Mummy's house is 150+ years, and I think the rhubarb patch came with the place when my grandparents purchased it in the early 1900s. Almost every old farmhouse around that I know of has a resident rhubarb patch. Speak up if you know of any that do not! We'll bring you a transplant. Anyway, my possibly Scottish (or Mi'kmaq or Gypsy) grandmother was a big fan of rhubarb, and I remember her tending the patch and baking the odd rhubarb pie.

I made rhubarb chutney last year from this great recipe at epicurious. Today I was minus a few ingredients so substituted lemon peel (less) for orange peel and chives for green onions. And, as usual, I cut the sugar in half ... because I'm already sweet enough?

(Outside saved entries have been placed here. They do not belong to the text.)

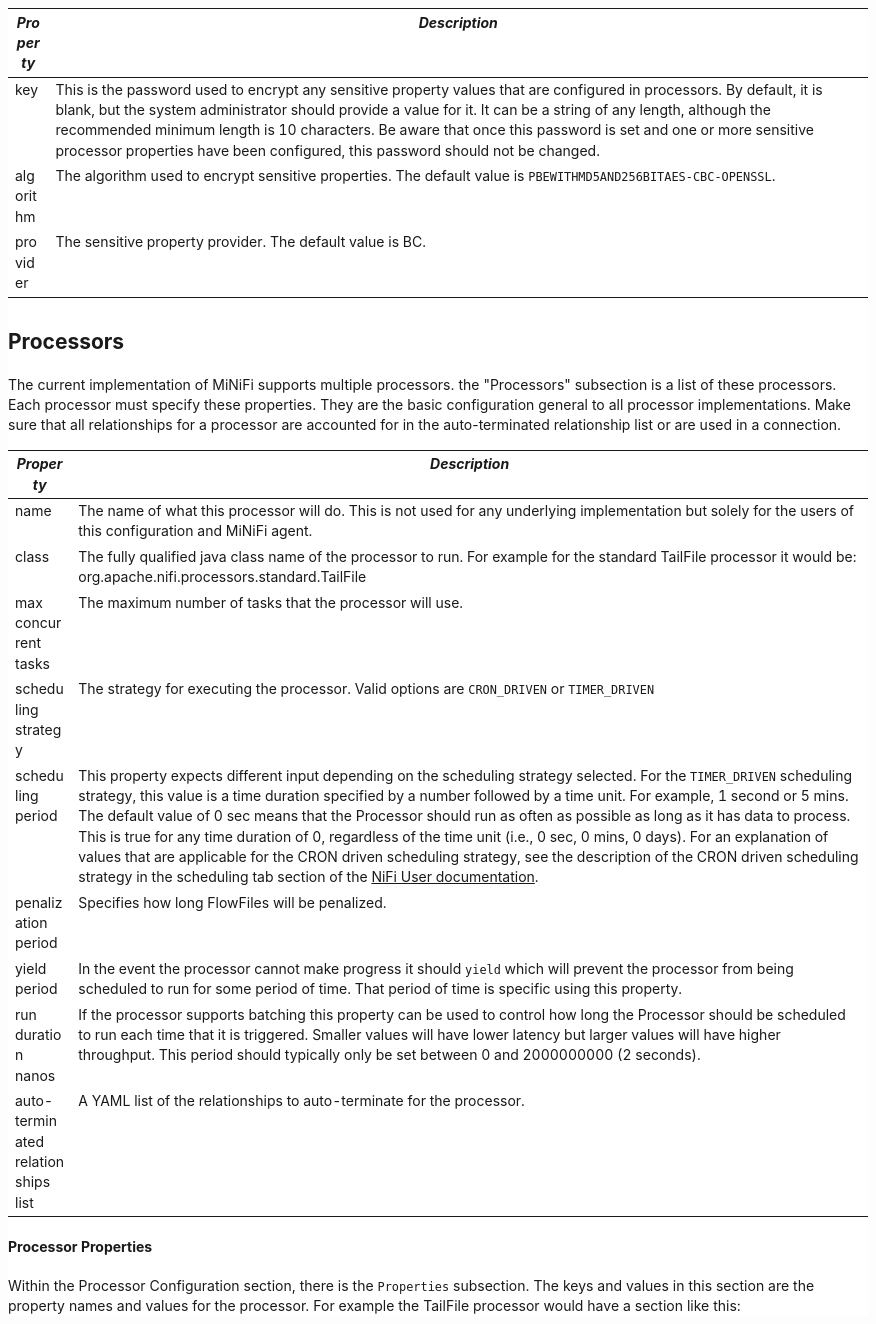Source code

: *Property* | *Description*
---------- | -------------
key        | This is the password used to encrypt any sensitive property values that are configured in processors. By default, it is blank, but the system administrator should provide a value for it. It can be a string of any length, although the recommended minimum length is 10 characters. Be aware that once this password is set and one or more sensitive processor properties have been configured, this password should not be changed.
algorithm  | The algorithm used to encrypt sensitive properties. The default value is `PBEWITHMD5AND256BITAES-CBC-OPENSSL`.
provider   | The sensitive property provider. The default value is BC.

## Processors

The current implementation of MiNiFi supports multiple processors. the "Processors" subsection is a list of these processors. Each processor must specify these properties. They are the basic configuration general to all processor implementations. Make sure that all relationships for a processor are accounted for in the auto-terminated relationship list or are used in a connection.

*Property*                          | *Description*
----------------------------------- | -------------
name                                | The name of what this processor will do. This is not used for any underlying implementation but solely for the users of this configuration and MiNiFi agent.
class                               | The fully qualified java class name of the processor to run. For example for the standard TailFile processor it would be: org.apache.nifi.processors.standard.TailFile
max concurrent tasks                | The maximum number of tasks that the processor will use.
scheduling strategy                 | The strategy for executing the processor. Valid options are `CRON_DRIVEN` or `TIMER_DRIVEN`
scheduling period                   | This property expects different input depending on the scheduling strategy selected. For the `TIMER_DRIVEN` scheduling strategy, this value is a time duration specified by a number followed by a time unit. For example, 1 second or 5 mins. The default value of 0 sec means that the Processor should run as often as possible as long as it has data to process. This is true for any time duration of 0, regardless of the time unit (i.e., 0 sec, 0 mins, 0 days). For an explanation of values that are applicable for the CRON driven scheduling strategy, see the description of the CRON driven scheduling strategy in the scheduling tab section of the [NiFi User documentation](https://nifi.apache.org/docs/nifi-docs/html/user-guide.html#scheduling-tab).
penalization period                 | Specifies how long FlowFiles will be penalized.
yield period                        | In the event the processor cannot make progress it should `yield` which will prevent the processor from being scheduled to run for some period of time. That period of time is specific using this property.
run duration nanos                  | If the processor supports batching this property can be used to control how long the Processor should be scheduled to run each time that it is triggered. Smaller values will have lower latency but larger values will have higher throughput. This period should typically only be set between 0 and 2000000000 (2 seconds).
auto-terminated relationships list  | A YAML list of the relationships to auto-terminate for the processor.

#### Processor Properties

Within the Processor Configuration section, there is the `Properties` subsection. The keys and values in this section are the property names and values for the processor. For example the TailFile processor would have a section like this:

No, because I like tart.

rhubarb chutney underway
At Magnolia's Grill I had the rhubarb chutney with fishcakes - which was fabulous - but it also goes nicely with Norman's locally raised happy pig pork chops and mesclan greens:

 
can you spot the glass of wine?
On Robbie Burns Day this year I found some of the chutney I had made last summer and ate it with marricans (sp?) which is basically, I think, haggis in sausage form (or some mixture of oatmeal, onions, animal fat, and spices stuffed into what looks like an intestinal tube of some farm animal) - another favourite of my aforementioned grandmother. And probably for that reason alone, they went really well together.